Thursday, June 7, 2012

What biases lie behind your narcotic prescribing?

Narcotic pain medication prescribing is an issue heavily laden with emotion these days.  I have observed that most doctors tend to fall on one side of a spectrum bordered by these two extremes:

"Undertreated pain is worse than addiction."
On one end is the doctor who is deeply, morally troubled by patients in pain.  This doctor is not unaware of the risk of addiction but is willing to risk being taken advantage of by a wily narcotic seeker rather than leave pain untreated.  This doctor knows that undertreated pain can tremendously decrease his/her patients' quality of life. He/she feels that relieving suffering is one of the most important responsibilities of a physician.

"Addiction is worse than undertreated pain."
On the other end is the doctor who is deeply, morally troubled by the possibility that he/she may contribute to someone's narcotic addiction.  This doctor is not indifferent to pain but is willing to risk undertreating pain rather than inadvertently create an addict.  This doctor knows that every single narcotic addict gets their ongoing pill supply, directly or indirectly, from a physician's prescription pad. He/she feels that preventing the misuse of these dangerous medications is one of the most important responsibilities of a physician.

Most docs naturally lean toward one end of that spectrum; they are more naturally inclined to either worry about pain or worry about addiction.  I'm not trying to suggest that one way of thinking is superior to the other, as pain and addiction are, of course, both terrible problems.  

Doctors are merely imperfect human beings, and we will not always make the right decision about prescribing narcotics.  At times, we will not treat pain that we probably should, and, at times, we will prescribe narcotics for someone we probably shouldn't.  Which end of the spectrum we fall on might just determine which of those two outcomes is more likely for our own patients.

I lean more toward the "pain is bad" end, myself.  I hate to see people in pain, but, like most family docs, I've also been burned a few times by clever narcotic seekers.
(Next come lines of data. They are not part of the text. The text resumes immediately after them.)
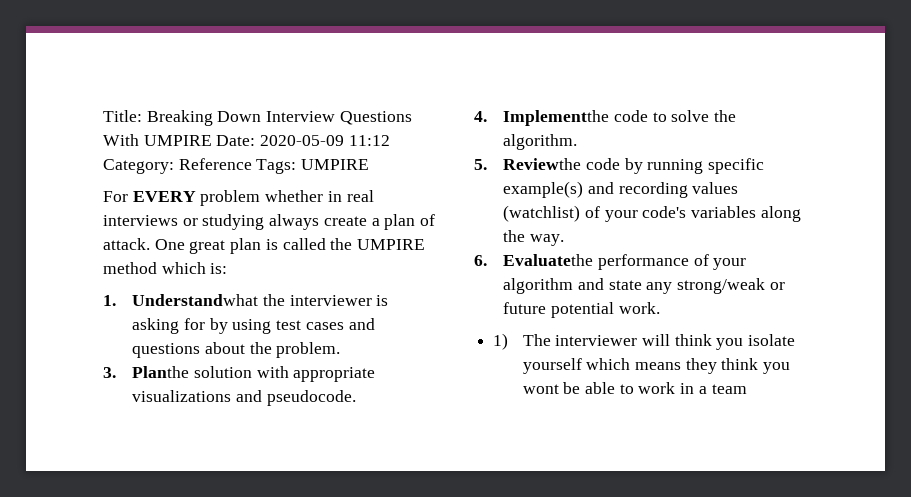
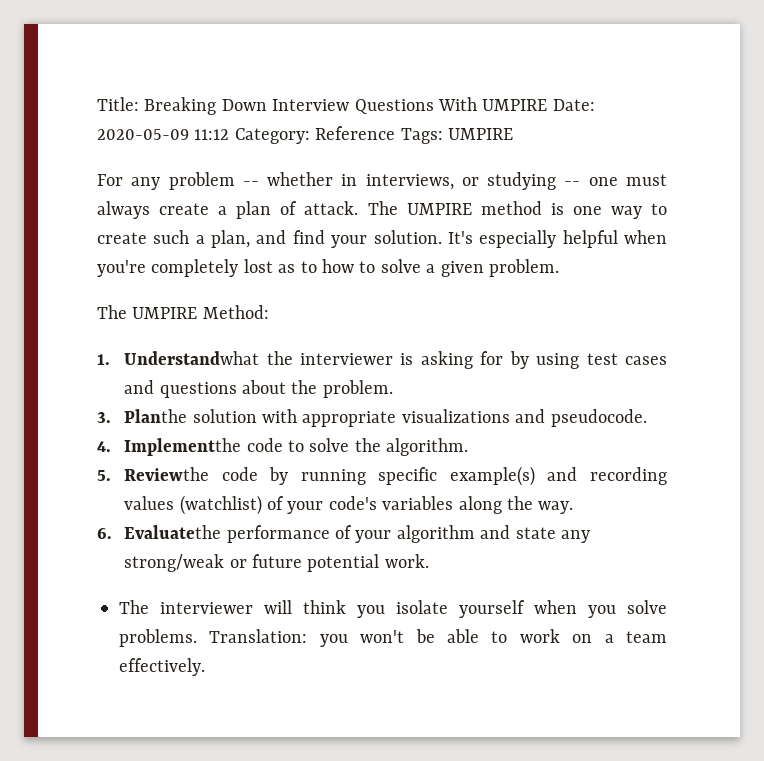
[132,190,374,206] [103,214,265,230] EVERY problem whether in real interviews or studying -> [131,172,667,190] any problem -- whether in interviews, or studying -- one must
[154,238,426,254] [103,262,228,274] One great plan is called the UMPIRE method which is: -> [367,201,667,219] [97,230,668,248] [97,259,559,277] [97,305,269,319] The UMPIRE method is one way to create such a plan, and find your solution. It's especially helpful when you're completely lost as to how to solve a given problem. // The UMPIRE Method:
[493,333,509,350] 1) -> (429, 561) none
[586,358,791,374] [522,384,559,394] which means they think you wont -> [534,600,667,618] [119,629,405,647] when you solve problems. Translation: you won't
[680,383,695,394] in -> [572,634,593,643] on
(747, 389) none -> [119,658,205,676] effectively.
I have to constantly remind myself to remain vigilant in my efforts to detect narcotic abuse, as my natural inclination is to trust people until they've proven themselves untrustworthy.

I've shared these observations with the residents I work with, and they can usually describe which side of the spectrum they each prefer.  This self-awareness is important for us as docs; by recognizing our biases, we can consciously decide how much we will allow them to influence our decisions.

Better defining the values behind physician behavior may be a necessary step to improving care for both untreated pain and narcotic addiction.